Monday, February 4, 2013

Laler Mekanik; Debu, Asap, dan Duka di Jalan Raya

Saya khawatir kita adalah korban daripada transaksi para mafia.

Kejadian ini baru tadi pagi. Sebenarnya kata adek saya, udah sering terjadi setiap pagi di hari kerja. Saya nganter adek saya ke sekolah karena gak bisa tidur lagi. Yang saya sesali, kejadiannya gak saya foto. Apa yang saya lihat adalah banyak sekali motor dari arah berlawanan (di Parung, Sawangan menuju Jakarta, kurang lebih jam 6an pagi). Macem laler di TPS. Boleh saya nyebutnya kerubungan motor ?. Dan kira - kira 1 diantara 20 pengendara motor itu saya anggap gila. Jumlah motor yang ada di jalan itu tak terHHHingga. Penuh sesak dan tegang macem orang nonton konser metal.

Sementara pada arah yang saya gunakan untuk mengantar adik saya, sepi. Barangkali para pembalap kacangan ini mengambil kesempatan untuk memanfaatkan jalur berlawanan. Dan seringkali mengancam nyawanya sendiri. Nekat nyalip kendaraan lain. Sampe musti mepet dengan kendaraan yang sedang bergerak dari arah sebaliknya. Apa takut terlambat dateng ke kantor kali ya. Si brengsek yang status brengseknya cuma sementara. Yang sebenernya kasian, kalo telat diomelin Pak Bos.

Udah gitu suka ada tingkah yang sama datang dari pengendara mobil. Nyalip ngambil jalur lawan. Sampe saya musti minggir ke sisi jalan yang paling sisi (apeu) yang bukan aspal (sambil teriak "BODOOOOOOO"). Sisi jalan tempat yang biasanya dijadiin lapak buka warung semi-permanen. Kalo malem jadi warung disko. Disko jablay tua.

Saya tak tahu musti apa. Injak saja pedal gasnya. Mata saya tetap awas melihat jalanan. Merah melotot tak berkedip tapi kriyep - kriyep. Kadang mikir. Seandainya ada jalan lain. Jika itu adalah semak belukar penuh dengan ilalang tempat orang kencing sembarang. Penuh dengan tantangan yang tidak mengancam nyawa. (Apa sih, udah deh)

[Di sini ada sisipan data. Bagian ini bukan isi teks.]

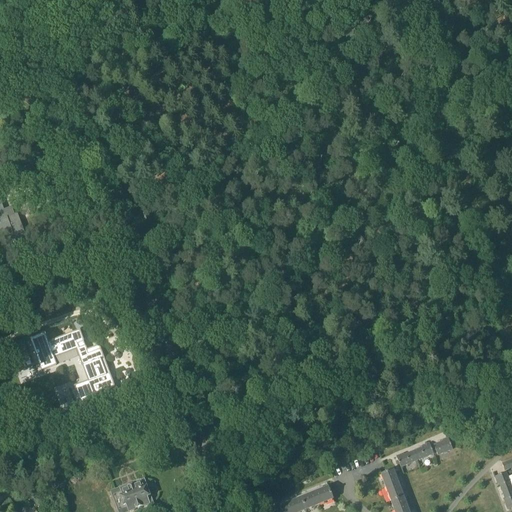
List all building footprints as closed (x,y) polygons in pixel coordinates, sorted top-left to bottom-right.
[(3,211),(0,204),(0,244),(3,243),(0,236),(11,232),(18,249),(29,245),(20,221),(15,223),(14,221),(16,220),(12,208),(3,211)] [(88,381),(74,387),(81,407),(117,393),(100,346),(87,350),(80,331),(48,343),(45,334),(29,340),(41,372),(57,366),(54,359),(76,350),(88,381)] [(437,456),(453,450),(448,438),(442,441),(443,442),(433,446),(437,456)] [(413,452),(417,461),(434,455),(429,444),(421,447),(422,448),(413,452)] [(400,468),(417,461),(413,452),(404,455),(403,454),(396,457),(400,468)] [(380,475),(385,489),(400,483),(395,470),(380,475)] [(503,494),(511,490),(511,489),(506,473),(495,477),(498,485),(499,485),(503,494)] [(139,482),(138,481),(135,482),(135,484),(120,489),(122,496),(120,497),(123,506),(126,505),(128,511),(130,511),(131,511),(133,511),(133,510),(144,506),(145,507),(147,506),(147,505),(150,504),(148,497),(150,497),(146,487),(144,487),(141,481),(139,482)] [(400,483),(385,489),(391,502),(405,497),(400,483)] [(328,488),(315,494),(320,506),(333,500),(328,488)] [(511,490),(503,494),(506,503),(505,503),(508,511),(511,508),(511,490)] [(320,506),(315,494),(301,499),(306,511),(320,506)] [(405,497),(391,502),(394,511),(405,511),(410,510),(405,497)] [(304,511),(306,511),(301,499),(287,505),(290,511),(304,511)]
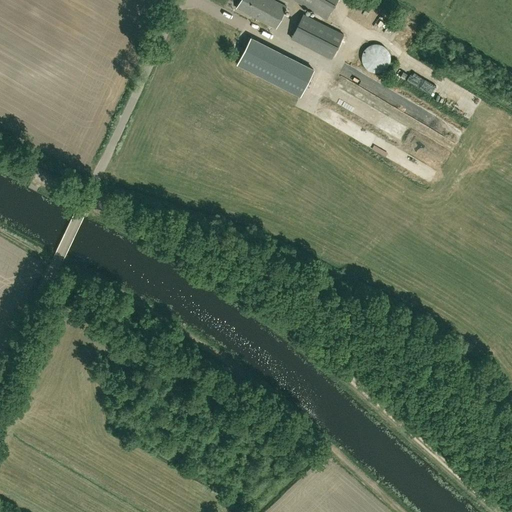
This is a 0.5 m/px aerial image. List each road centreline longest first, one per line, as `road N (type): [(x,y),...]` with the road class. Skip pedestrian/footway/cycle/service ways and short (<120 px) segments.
road 1 (track): [(497,511),(192,246),(85,201)]
road 2 (unclassified): [(0,384),(182,0)]
road 3 (track): [(308,106),(431,177)]
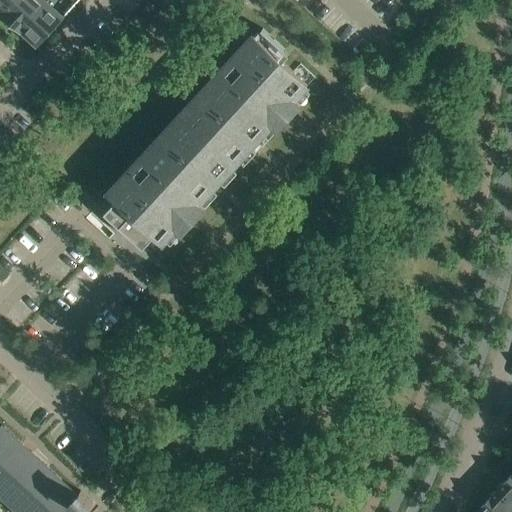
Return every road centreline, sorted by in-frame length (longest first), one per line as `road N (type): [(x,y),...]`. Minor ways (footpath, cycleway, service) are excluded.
road 1 (tertiary): [(511,113),(490,252),(469,324),(391,511)]
road 2 (tertiary): [(413,511),(487,332),(511,244)]
road 3 (residential): [(0,349),(99,446),(142,511)]
road 4 (residential): [(437,511),(511,333)]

Saya rasa. (Nah ni sok taunya mulai keluar nih, bodo ah) Apa yang saya lihat adalah akibat terpusatnya berbagai kegiatan di ibukota. Orang - orang tak punya pilihan lain kecuali pergi ke sana untuk mencari kerja. Jakarta sudah begitu ramai. Karena itu, maka Jakarta diasumsikan menjadi tempat yang tepat untuk berdagang. Makin rame. Hal tersebut bisa diatasi jika sistem transportasi umum berkualitas.

Kenyataannya, di tempat yang saya lalui cuma ada angkot. Angkot ugal - ugalan. Kurang nyaman. Dan orang berpikir. "Ah eyke kredit motor aja kalo begini ceritanya. Murah bo, 300ribu eyke bisa bawa pulang motor bebek." Dan............. ZANG !!! Motor jadi laler. Sementara orang yang lebih kaya bilang. "Ah kalo saya sih belinya mobil." Akhirnya kalo saya ngintipin orang yang bawa mobil yang idealnya memuat 4 orang. Seringkali cuma diisi satu orang. Satu mobil untuk satu orang di jalanan penuh macem Jakarta ?.

Saya bukan mau nyalahin orang yang beli mobil ataupun yang kredit motor. Sayapun sama. Saya adalah bagian dari mereka juga sebagai pengendara.  Dan mari kita secara tidak manusiawi mengarahkan kesalahan ini pada pihak yang dengan tidak bertanggung jawab membangun, menata, dan menjalankan sistem yang membuat kita jadi brengsek. Saya tidak tahu siapa persis orangnya. Yang pasti ada. Pasti.

Visi pembangunan buruk sodara - sodara. Bebaskan saja suara kita untuk menyalahkan tindakan tersebut. Pembangunan yang diintervensi pihak swasta. Banyak tender. Banyak aksi suap. Pembangunan yang dilakukan harus memberikan keuntungan pada oknum. Brengsek tuh oknum. Korup.

Toh kita cuma sebagai pihak yang didzalimi. Termasuk para pembalap gila di jalanan itu. Yang tak sanggup merubah keadaan. Yang cuma bisa berharap lewat tulisan, suara, demonstrasi, protes, dan berbagai upaya revolusioner. Yang mau tidak mau harus menerima kenyataan pahit cermin ibukota.